Start gradually with culturally paired products — the classics. When you are just getting started, don’t try to be too creative all at once.
How do you see the cheese industry evolving in the coming years, especially with the growing focus on sustainability?
Cheese should be included in modern consumers’ new criteria for food selection. It is a cultural product, so it’s worth learning about, and learning from. It should also represent societal and environmental values. It’s not ‘just cheese,’ especially when we are considering the farmstead and artisanal world. It is important to mark the distinction between these and industrial products, whose roles are quite different.
Industrial producers will continue to fulfil their functions, transforming the milk that is produced — that’s their mission. They should also include environmental and societal principles in their objectives, but their products will never carry the same cultural and inspirational weight.
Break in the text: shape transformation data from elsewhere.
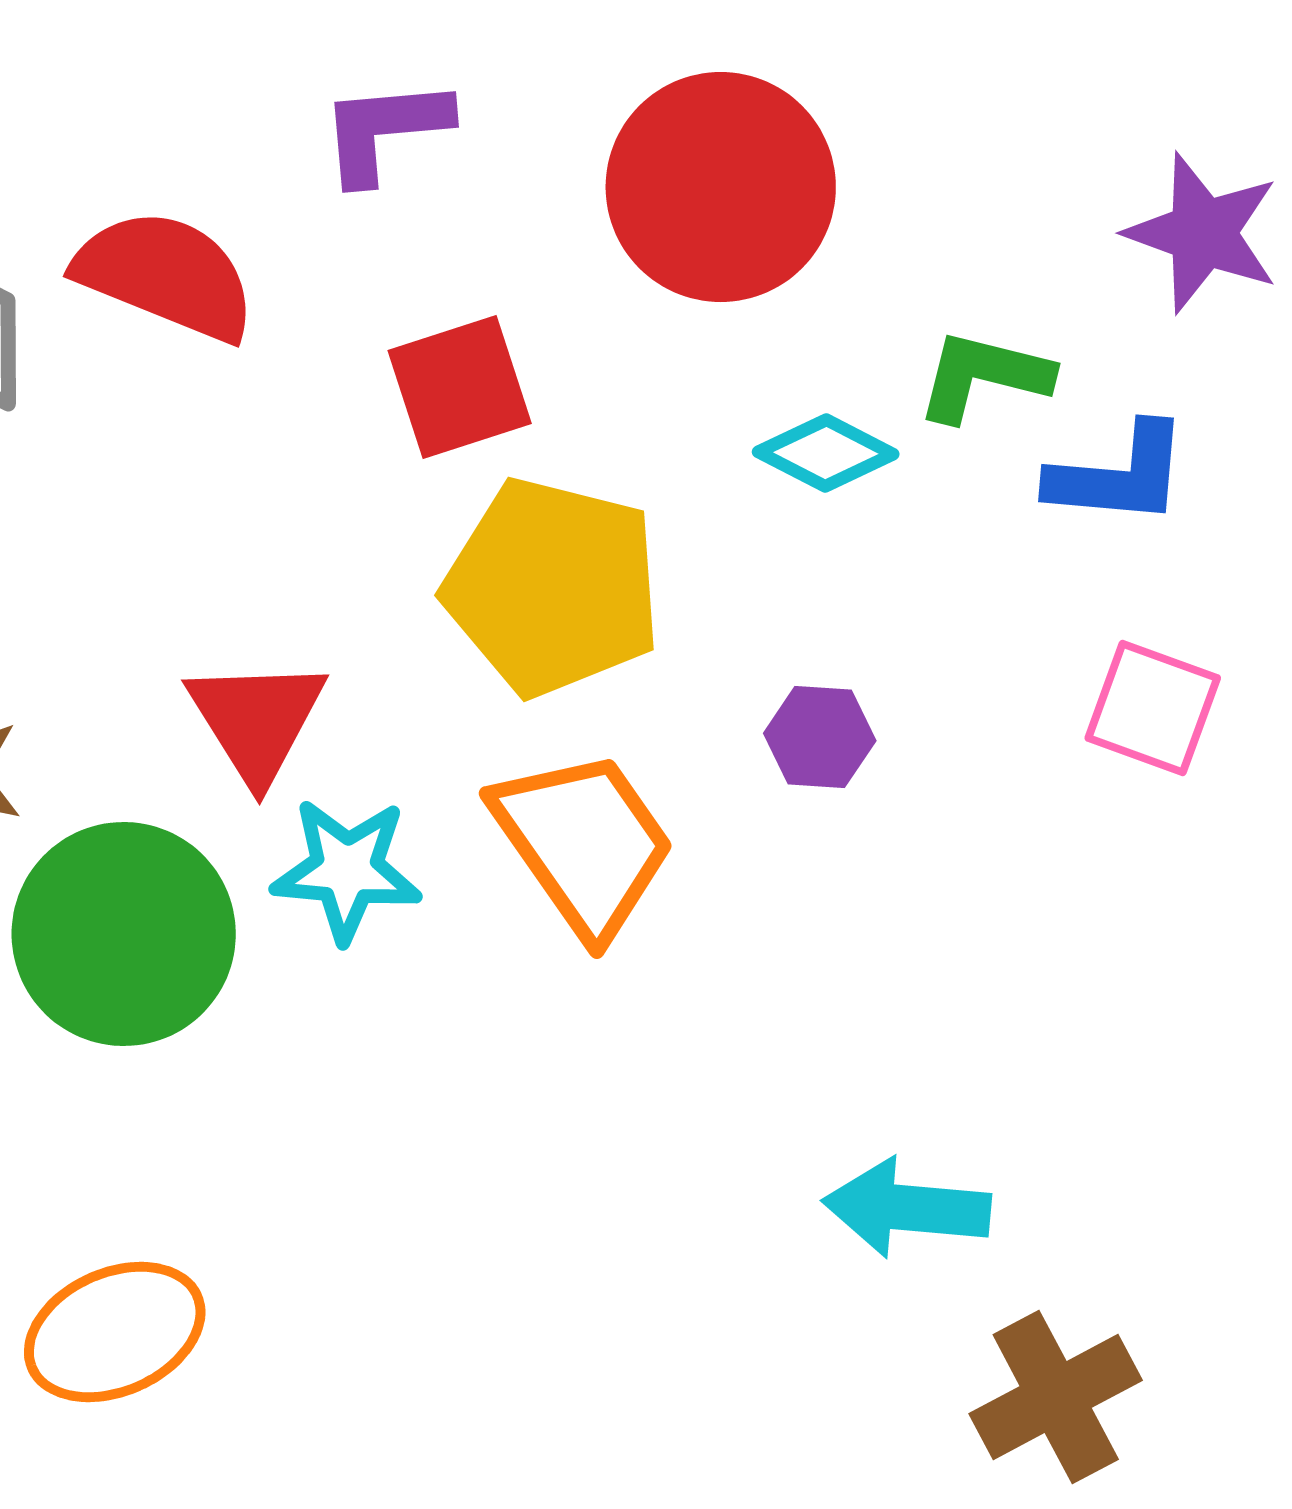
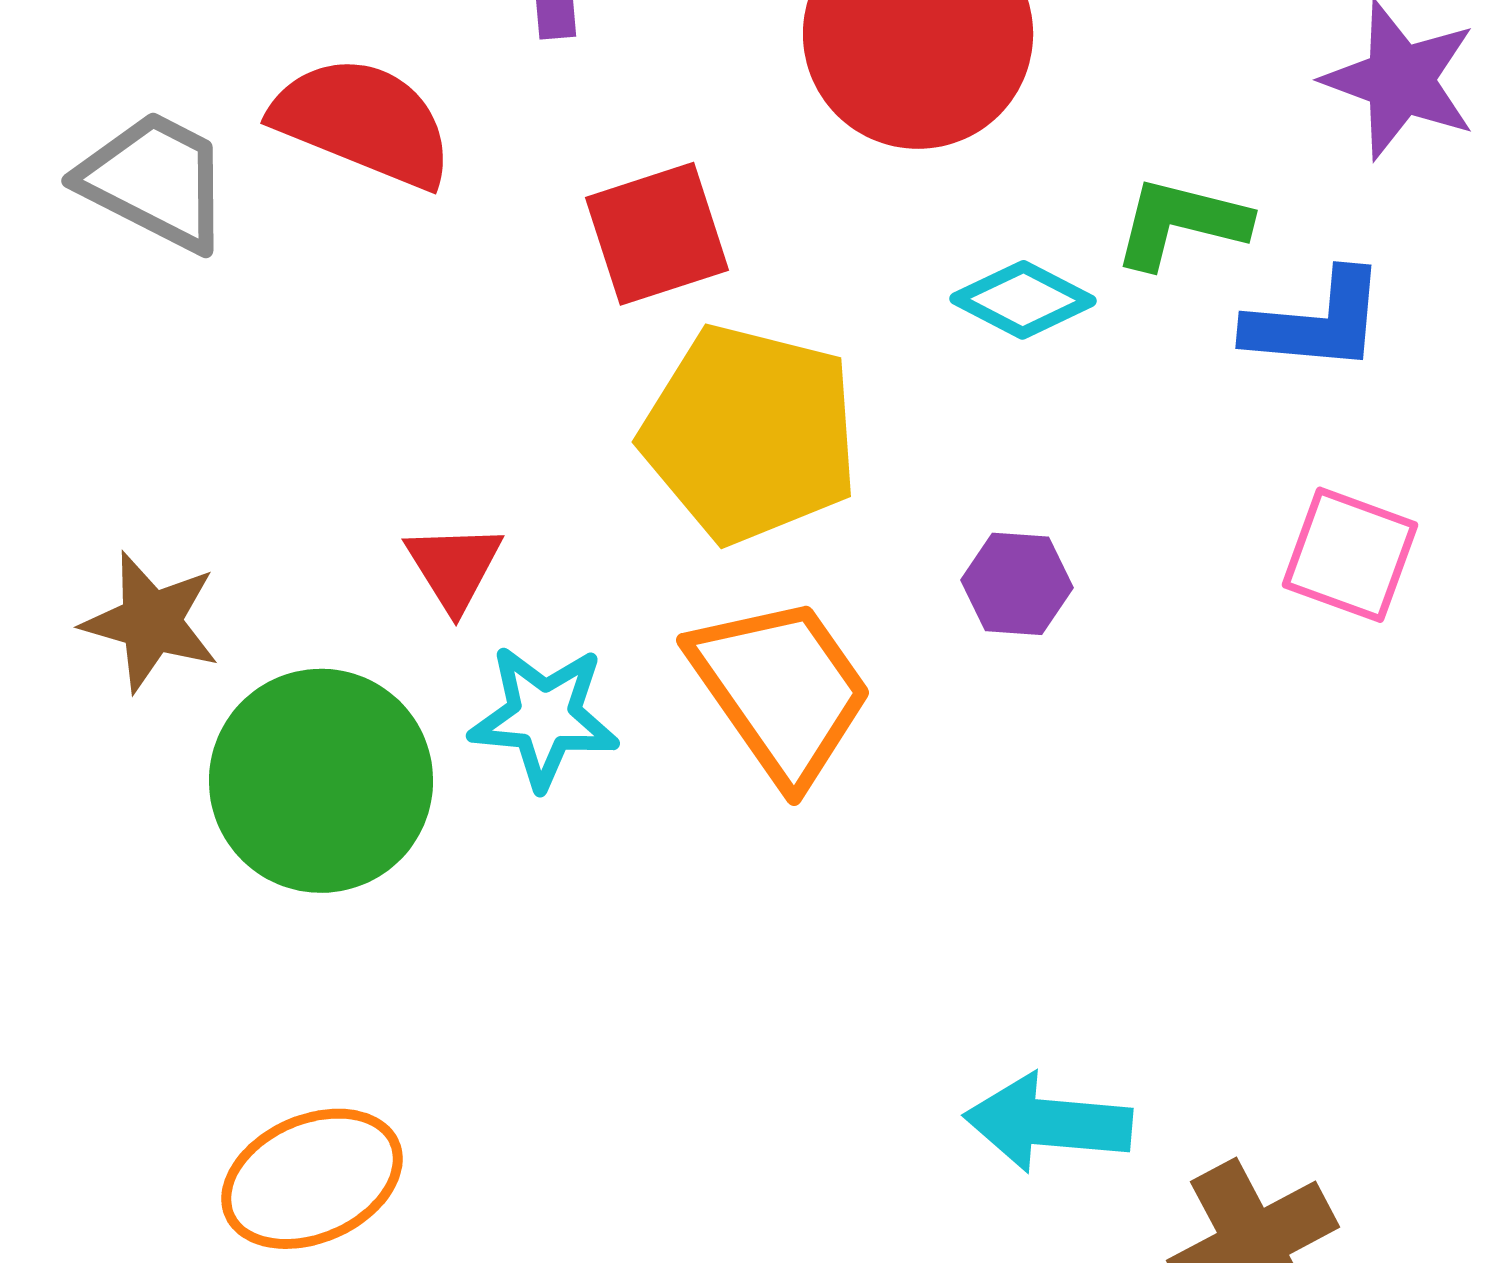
red triangle: (257, 720) -> (454, 567), size x0.7
cyan arrow: (907, 1208) -> (1048, 1123), moved

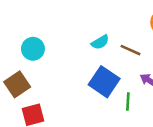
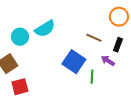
cyan semicircle: (100, 42) -> (45, 29), moved, size x1.5

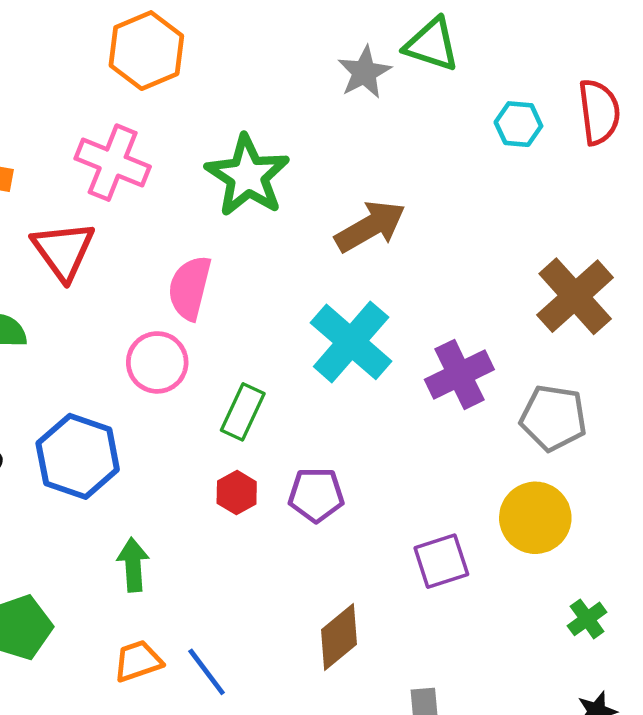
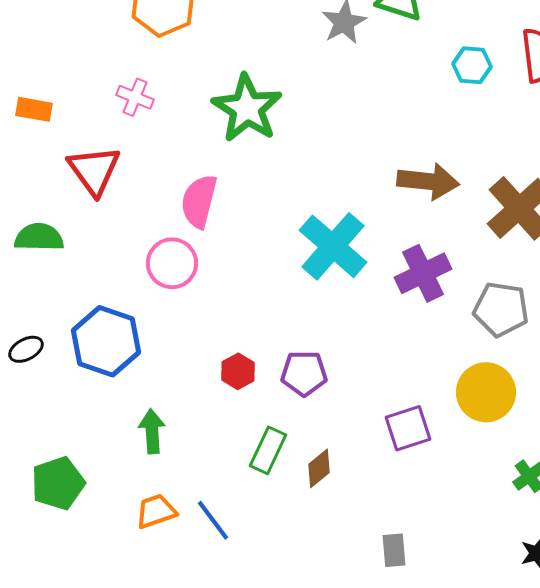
pink cross: (113, 163) -> (135, 97), size x0.6
brown arrow: (370, 226) -> (428, 181), moved, turned 36
green rectangle: (243, 412) -> (268, 450), moved
brown diamond: (339, 637) -> (319, 468), moved, size x0.7

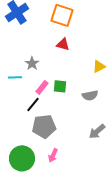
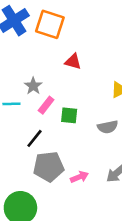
orange square: (62, 15) -> (50, 24), moved
pink rectangle: (42, 87) -> (46, 105), moved
pink arrow: (53, 155) -> (79, 177), moved, turned -136

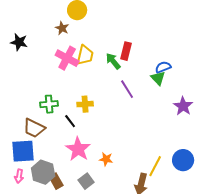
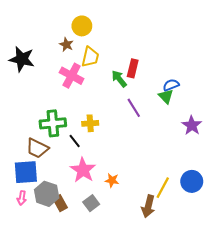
black star: (19, 42) -> (22, 59), size x1.4
yellow trapezoid: (85, 55) -> (90, 57), moved
green cross: (49, 104) -> (53, 123), size x1.4

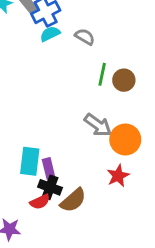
In your opinion, what role will artisanal cheese play in the future of gastronomy?
This is a good question! It should play a leading role in gastronomy, or none of this makes any sense. Not the farmer, nor the animals, nor the environment, nor culture… not even me! It is about time that chefs recognize all the benefits and value of cheese, but they don’t much like to share the limelight….
Three French cheeses you love, and three international ones?
French:
- Salers Tradition
- Epoisses made with raw milk
- 1924 (mixed-milk blue cheese made by Mons)
International:
- Stilton and Shropshire (UK)
- Winnimere (an American cheese from Jasper Hill in Vermont)
- Traditional Brunost from Norway — I know that will come as a surprise, but I just love it, it’s so trigeminal!